Un mouvement artistique préfigure une inspiration, un ensemble de créations initiées par un artiste ou un groupe d’artistes. Dans l’histoire de l’art, de multiples mouvements sont apparus sous l’égide d’artistes créant une esthétique, un style, un courant innovant, alimenté par un mode de pensée particulier, comme, par exemple, pour les plus célèbres, le cubisme avec Pablo Picasso et Georges Braque, l’impressionnisme avec Claude Monet ou le surréalisme avec Salvador Dali et Joan Miro. Or, ces différents mouvements lors de leur création n’ont pas immédiatement suscité un engouement dans le monde de l’art. Tellement novateurs dans leur composition et leur structure, ils furent, en effet, décriés dans un premier temps par le public, choqué par leur nouvelle approche et leur représentation du monde. Les critiques furent violentes jugeant ces mouvements « illisibles et scandaleux ». Ce fut seulement quelques décennies plus tard que ces mouvements furent reconnus et portés au pinacle dans le monde de l’art.

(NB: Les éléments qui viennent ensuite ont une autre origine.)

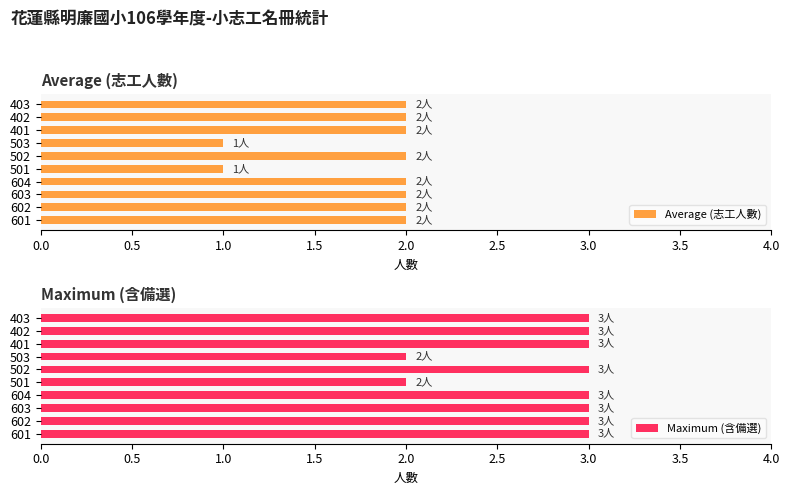

Reading left to right, what are all the values shown in this chart?

Average (志工人數): 2	2	2	2	1	2	1	2	2	2
Maximum (含備選): 3	3	3	3	2	3	2	3	3	3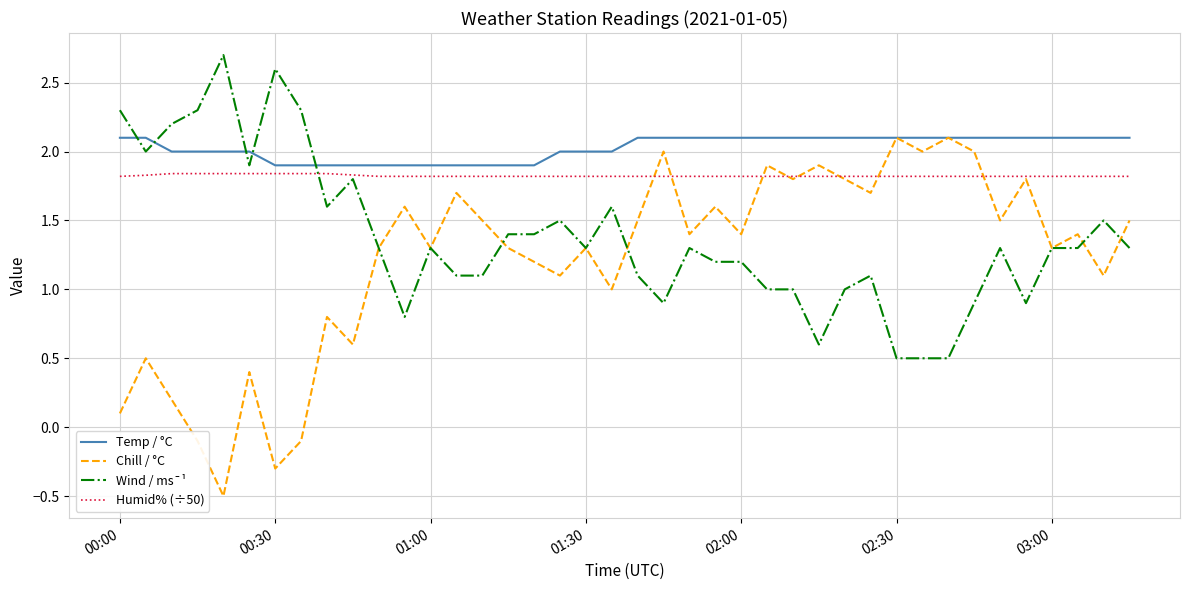

How many series are shown in this chart?

4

L’IA est-elle, dès lors, capable de créer de tels mouvements artistiques ? Nourrie et alimentée par l’absorbation de données et de modèles issus d’œuvres d’utilisation libre, quel pourrait donc être un mouvement généré par une IA, puisque déjà puisé dans l’originalité d’une création ? En fait, ne devons-nous pas plutôt parler de tendance que de mouvement ?

Les œuvres obtenues d’une IA résultant d’un conglomérat de l’imaginaire artistique ne seront-elles pas uniquement réalisées dans le but d’assouvir l’appétence du public aux nouvelles technologie, avec le risque d’un courant focalisé principalement sur les attentes et le désir de ce dernier ?

Pour mieux visualiser le propos, un parallèle pourrait être introduit, dans le domaine de la santé, entre la manipulation génétique axée sur la création d’un être parfait ou tout au moins conforme aux canons esthétiques du moment et une tendance artistique issue d’une IA dans l’uniquement but de satisfaire l’envie du néophyte.

Afin d’éviter ces écueils et protéger également les artistes et leur propriétés intellectuelles, une éthique et des garde-fous sont sûrement à envisager tout en laissant un espace de création à l’IA, réflexions qui sont en cours mais qui risquent rapidement d’être dépassées par la vitesse d’invasibilité des technologies non maitrisées comme l’IA.